Reaction Protocol for EpiMark® 5-hmC and 5-mC Analysis Kit (E3317)


  1. DNA Glucosylation and Control Reactions

    1. Mix the following components in a 1.5 ml reaction tube:

      Genomic DNA 5–10 μg 30 μg/ml
      UDP-Glucose 12.4 μl 80 μM
      NEBuffer 4 31 μl 1X
      Nuclease-free water to 310 μl Total vol. 310 μl
    2. Split the reaction mixture into two tubes (155 μl each).

    3. Add 30 units (3 μl) of T4 β-glucosyltransferase (T4-BGT) to one tube. Mix well by pipetting gently up and down. (The second tube is the control reaction. Add 3 μl of nuclease-free water).

    4. Incubate both tubes at 37°C for 12 to 18 hours.

  2. Restriction endonuclease digestion

    1. Aliquot 50 μl of each reaction mixture into three 0.2 ml PCR-strip tubes. Label tubes 1–3. Repeat for control experiment. Label tubes 4–6.

    2. Add 100 units (1 μl) of MspI into tubes #1 and 4. Mix well by gently pipetting up and down.

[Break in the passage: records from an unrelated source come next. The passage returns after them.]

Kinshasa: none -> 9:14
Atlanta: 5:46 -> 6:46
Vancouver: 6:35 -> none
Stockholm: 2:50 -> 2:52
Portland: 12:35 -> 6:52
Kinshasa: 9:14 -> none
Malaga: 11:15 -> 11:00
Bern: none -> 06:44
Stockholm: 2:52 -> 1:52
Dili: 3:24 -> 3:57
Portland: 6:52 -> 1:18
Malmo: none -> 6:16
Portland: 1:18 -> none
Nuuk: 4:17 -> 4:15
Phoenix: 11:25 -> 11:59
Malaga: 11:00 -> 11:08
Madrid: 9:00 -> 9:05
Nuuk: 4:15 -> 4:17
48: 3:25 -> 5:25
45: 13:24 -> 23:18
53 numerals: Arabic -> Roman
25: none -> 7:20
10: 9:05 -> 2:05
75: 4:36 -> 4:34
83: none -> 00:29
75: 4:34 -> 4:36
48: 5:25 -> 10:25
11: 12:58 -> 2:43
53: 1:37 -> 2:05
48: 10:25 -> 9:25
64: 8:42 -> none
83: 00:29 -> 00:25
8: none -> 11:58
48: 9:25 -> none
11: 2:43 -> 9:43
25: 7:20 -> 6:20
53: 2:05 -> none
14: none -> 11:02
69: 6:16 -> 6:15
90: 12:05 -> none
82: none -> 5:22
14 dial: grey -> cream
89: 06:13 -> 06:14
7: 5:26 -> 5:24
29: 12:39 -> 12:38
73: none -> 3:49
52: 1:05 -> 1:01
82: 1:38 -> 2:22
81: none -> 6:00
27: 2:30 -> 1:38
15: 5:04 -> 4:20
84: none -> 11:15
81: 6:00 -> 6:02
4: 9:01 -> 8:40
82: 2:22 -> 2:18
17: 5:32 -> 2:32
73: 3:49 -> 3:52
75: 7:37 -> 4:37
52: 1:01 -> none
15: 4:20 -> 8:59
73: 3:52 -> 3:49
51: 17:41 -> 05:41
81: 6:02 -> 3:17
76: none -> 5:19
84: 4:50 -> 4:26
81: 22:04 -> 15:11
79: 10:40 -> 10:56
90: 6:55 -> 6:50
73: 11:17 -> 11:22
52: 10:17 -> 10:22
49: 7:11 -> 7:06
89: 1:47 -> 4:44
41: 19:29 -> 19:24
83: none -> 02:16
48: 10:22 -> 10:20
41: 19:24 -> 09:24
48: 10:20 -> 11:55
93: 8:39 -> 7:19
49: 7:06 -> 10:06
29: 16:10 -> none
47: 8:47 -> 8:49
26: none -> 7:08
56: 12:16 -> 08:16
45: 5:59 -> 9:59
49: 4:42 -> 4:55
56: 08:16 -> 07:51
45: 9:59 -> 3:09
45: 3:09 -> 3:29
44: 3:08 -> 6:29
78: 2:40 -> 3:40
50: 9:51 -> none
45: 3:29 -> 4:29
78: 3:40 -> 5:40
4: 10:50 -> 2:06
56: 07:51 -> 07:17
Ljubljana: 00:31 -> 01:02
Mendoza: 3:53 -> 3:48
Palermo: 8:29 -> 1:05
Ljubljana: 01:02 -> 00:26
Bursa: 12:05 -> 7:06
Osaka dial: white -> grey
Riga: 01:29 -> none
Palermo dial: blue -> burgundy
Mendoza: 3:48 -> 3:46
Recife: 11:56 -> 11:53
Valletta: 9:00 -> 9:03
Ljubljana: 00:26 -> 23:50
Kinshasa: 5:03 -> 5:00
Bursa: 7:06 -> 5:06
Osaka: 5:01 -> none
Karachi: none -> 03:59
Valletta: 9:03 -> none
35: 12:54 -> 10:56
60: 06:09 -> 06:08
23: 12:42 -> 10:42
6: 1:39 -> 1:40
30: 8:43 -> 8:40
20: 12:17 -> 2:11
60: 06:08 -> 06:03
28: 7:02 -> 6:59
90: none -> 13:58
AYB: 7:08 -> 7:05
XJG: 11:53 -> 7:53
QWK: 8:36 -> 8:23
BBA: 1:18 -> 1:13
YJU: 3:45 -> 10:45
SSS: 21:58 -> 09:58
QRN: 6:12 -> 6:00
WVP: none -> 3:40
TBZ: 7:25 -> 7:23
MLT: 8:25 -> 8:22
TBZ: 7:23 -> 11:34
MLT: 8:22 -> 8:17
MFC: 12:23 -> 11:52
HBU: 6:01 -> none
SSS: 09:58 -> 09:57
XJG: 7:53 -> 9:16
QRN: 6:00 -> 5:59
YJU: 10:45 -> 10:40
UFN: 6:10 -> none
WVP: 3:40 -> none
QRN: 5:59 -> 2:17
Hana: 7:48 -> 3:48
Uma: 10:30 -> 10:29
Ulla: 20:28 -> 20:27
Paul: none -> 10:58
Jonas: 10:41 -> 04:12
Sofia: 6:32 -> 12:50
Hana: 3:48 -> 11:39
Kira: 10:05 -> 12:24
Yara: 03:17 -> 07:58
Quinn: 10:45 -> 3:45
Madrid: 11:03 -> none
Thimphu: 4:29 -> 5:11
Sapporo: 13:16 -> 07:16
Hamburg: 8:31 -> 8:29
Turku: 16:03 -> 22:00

    3. Add 50 units (1 μl) of HpaII into tubes #2 and 5. Mix well by gently pipetting up and down. (tubes #3 and 6 are controls, no restriction enzyme is added).

      DNA + T4-BGT+ UDP-Glc DNA + UDP-Glc (Control)
      1 2 3 4 5 6
      MspI HpaII Control (no RE) MspI HpaII Control (no RE)
    4. Incubate the reactions at 37°C for at least 4–16 hours.

    5. Add 1 μl Proteinase K, Molecular Biology Grade to each tube and incubate at 40°C for 30 minutes. Inactivate Proteinase K by incubating at 95°C for 10 minutes.

  3. Analyze DNA by PCR/qPCR
    End-point PCR: Protocol is provided for NEB LongAmp™ Taq, which has been shown to perform well. Other PCR protocols can be substituted.
    1. Add the following components to a 0.2 ml PCR reaction tube on ice:
      5X LongAmp Taq Reaction Buffer 10 μl 1X
      10 mM dNTPs 1.5 μl 300 μM
      10 μM Forward Primer 1 μl 0.2 μM
      10 μM Reverse Primer 1 μl 0.2 μM
      Template DNA (from Step II) 3 μl 50–100 ng
      LongAmp TaqDNA Polymerase 1 μl 5 Units/50 μl PCR
      Nuclease-free Water To 50 μl  
    2. Gently mix the reaction. If necessary, collect all liquid to the bottom of the tube by a quick spin. Overlay the sample with mineral oil if using a thermocycler without a heated lid.
    3. Transfer PCR tubes from ice to a thermocycler with the block preheated to 94°C and start the cycling program.
      Thermocycling conditions for a routine 3-step PCR:
      Initial Denaturation 1 94°C 30 Seconds
      Denaturation 30 94°C 15 Seconds
      Annealing 55–65°C 30 Seconds
      Extension 65°C 20 Seconds (or 50 Seconds/kb)
      Final Extension 1 65°C 5 Minutes
  4. Real time PCR: 
    For Real Time PCR use 1–2 μl (30–60 ng) of template (from Step II) and follow the manufacturer’s recommendations. 

    Data described in this manual was generated using the DyNAmo™ SYBR Green qPCR Kit with the Bio-Rad iQ™ 5 Real-time PCR Detection System.
    PCR Amplification 95°C 10 min x 1
    95°C 10 sec x 40
    60°C 30 sec
    72°C 20 sec
    Melting Curve 65°C and increment of 0.5°C per cycle 20 min 1

    If using a standard curve to determine copy number, samples can be normalized by dividing the copy number of reactions 1–5 by the copy number of the control reaction (tube 6). If using the comparative Ct method, samples can be normalized by setting the control reaction (tube 6) as the calibrator. This normalization will give an approximate percentage of methylated (HpaII digested samples, (tubes 2 & 5) and hydroxymethylated (T4-BGT & MspI digested sample, tube 1) alleles in your sample.